Film (2016)
Written and directed by Richard Linklater
Paramount Pictures and Annapurna Pictures
Cinematography by Shane F. Kelly; Film Editing by Sandra Adair
With Blake Jenner (Jake), Juston Street (Jay), Tyler Hoechlin (McReynolds), Glen Powell (Finnegan), Temple Baker (Plummer), Forrest Vickery (Coma), J. Quinton Johnson (Dale), Zoey Deutch (Beverly)
Jake (Blake Jenner), a ninth-grade pitcher in the 1970s in Richard Linklater’s Dazed and Confused (1993), is now off to college in the 1980s as a freshman. While primarily physically brutalized in high school by upperclassmen, the tale of Dazed and Confused, freshman Jake now has to deal with more complex forms of sadism, egotism and defensiveness from his upperclassmen colleagues on the college baseball team. Nonetheless, Jake is a self-possessed and charming young man, and manages to catch the attentions of an equally charming and self-possessed young woman, Beverly (Zoey Deutch), while gradually learning how to contend with the blustering but fragile egos of his teammates.
Richard Linklater, the celebrated American director, most recently of the masterful Boyhood (2014), seems to get into cinematic schticks. He did this in spades with the series of films that followed a couple talking, endlessly but endearingly, around town and over the decades. Starring Ethan Hawke and Julie Delpy, the series of films which comprises this saga – Before Sunrise (1995), Before Sunset (2004), Before Midnight (2013) – constitutes a unique epic.
As well, Boyhood (2014), filmed over the course of twelve years, is a masterpiece, exhibiting Linklater’s determination to be not only highly individualistic but dedicated to enduring projects with totally unique approaches.
Others of his films are more plainly crowd-pleasers and somewhat more ordinary in their approaches, while still retaining a kind of directorial dignity.
Dazed and Confused (1993) and its current sequel Everybody Wants Some fall into this category.
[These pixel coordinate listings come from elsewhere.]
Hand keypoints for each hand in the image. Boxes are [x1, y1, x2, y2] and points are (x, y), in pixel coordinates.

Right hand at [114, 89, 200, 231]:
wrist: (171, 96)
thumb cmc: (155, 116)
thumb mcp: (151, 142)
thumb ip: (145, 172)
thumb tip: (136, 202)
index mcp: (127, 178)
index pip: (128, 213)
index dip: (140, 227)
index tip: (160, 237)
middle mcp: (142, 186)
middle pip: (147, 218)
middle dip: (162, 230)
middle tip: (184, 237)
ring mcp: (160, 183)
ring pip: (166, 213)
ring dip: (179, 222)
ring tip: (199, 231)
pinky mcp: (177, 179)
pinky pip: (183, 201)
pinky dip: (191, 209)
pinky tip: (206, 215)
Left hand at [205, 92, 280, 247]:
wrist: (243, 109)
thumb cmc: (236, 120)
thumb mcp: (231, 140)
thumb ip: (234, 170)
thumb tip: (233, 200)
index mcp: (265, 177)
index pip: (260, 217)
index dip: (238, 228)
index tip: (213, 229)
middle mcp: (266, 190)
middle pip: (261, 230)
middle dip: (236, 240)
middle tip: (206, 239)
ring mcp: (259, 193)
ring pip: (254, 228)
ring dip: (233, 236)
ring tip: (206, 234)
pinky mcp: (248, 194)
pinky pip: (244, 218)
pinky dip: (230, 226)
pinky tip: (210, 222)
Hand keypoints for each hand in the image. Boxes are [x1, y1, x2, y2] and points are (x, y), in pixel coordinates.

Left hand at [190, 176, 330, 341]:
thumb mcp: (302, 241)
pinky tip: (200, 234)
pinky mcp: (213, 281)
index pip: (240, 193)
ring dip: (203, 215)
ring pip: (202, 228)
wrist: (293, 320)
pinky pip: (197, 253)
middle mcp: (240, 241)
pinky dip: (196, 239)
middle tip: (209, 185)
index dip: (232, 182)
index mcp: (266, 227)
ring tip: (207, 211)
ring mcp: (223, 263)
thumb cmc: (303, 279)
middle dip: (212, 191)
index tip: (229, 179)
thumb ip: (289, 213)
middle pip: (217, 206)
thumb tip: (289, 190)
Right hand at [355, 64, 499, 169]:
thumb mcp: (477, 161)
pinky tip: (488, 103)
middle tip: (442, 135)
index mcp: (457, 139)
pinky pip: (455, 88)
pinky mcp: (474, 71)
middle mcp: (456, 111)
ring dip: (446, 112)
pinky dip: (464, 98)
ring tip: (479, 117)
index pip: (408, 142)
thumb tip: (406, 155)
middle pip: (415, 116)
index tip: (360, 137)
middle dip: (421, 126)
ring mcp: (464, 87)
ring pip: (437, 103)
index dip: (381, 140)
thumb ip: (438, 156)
They are both, in some ways, very ordinary films about a bunch of guys in school. Though they have their intrigues and charms, and though there’s something angled enough about the perspective in both that gives a clue that a sophisticated directorial mind is behind it, they are not really bold and unique forays into the creative filmmaking universe in the way that the Before… series and Boyhood are.
In some ways, the portrayal of the cruelties of high school hazing rituals in Dazed and Confused gives a fairly clear sense of the odd but acute perspective from which the current film takes off. The amused stance from which that film regards the torment of high school freshmen by the upper class people prevails throughout. The title also gives a clear sense of what the film is up to – that this is not an ordinary let’s have fun a la Fast Times at Ridgemont High high school film, but a rather focused view of the cruelties of the practices that adolescents impose on one another.
In the current film, the title does not give as clear a clue to the film’s perspective. It’s not so clear what everybody wants in Everybody Wants Some, though one might well assume it means either sex, or time in the spotlight of success, or both. One might speculatively generalize and say that what each member of this gang of elder adolescents wants is a kind of nurturing of their blossoming egos in whatever context that demands.
The setting is a college baseball team onto which the freshman protagonist now lands. As in the earlier film, upperclassmen impose their idiotic egos right and left. How clueless and ridiculous they all appear is what gives this film some heft. The Fellini-esque portrayals of some of the wackos on the team are priceless.
On the other hand, this film is a much more ordinary kind of entertainment than any of the Before… series. One might well watch it and think it’s something like Animal House (1978) – a frat film with a lot of weirdos and considerable laughs – and be none the wiser about the auteur who has produced it.
Linklater seems to be a devotee of genre, and has created his own to house his several categories of narratives. In this one, the tale is quite simple and straightforward in some ways, but understanding its thematic commitment to the historical programme started with Dazed and Confused helps to frame it and bestow more intrigue upon it.
In some ways Linklater shows notable similarities to the other American auteur of his generation, Wes Anderson, in the desire to create a cinema more than casually inspired by his childhood. Both resemble Truffaut, and to some extent, Fellini, in this regard. Linklater, interestingly, is a cinematic poet who sometimes speaks in lyrics and sometimes in prose. The Before… series and Boyhood are clearly cinematic poems, almost shocking in their uniqueness. Dazed and Confused and Everybody Wants Some are more prosaic, but knowing that the poet has created them allows one to listen for the subtle touches that give the sense, at times, that an auteur is at work here as well.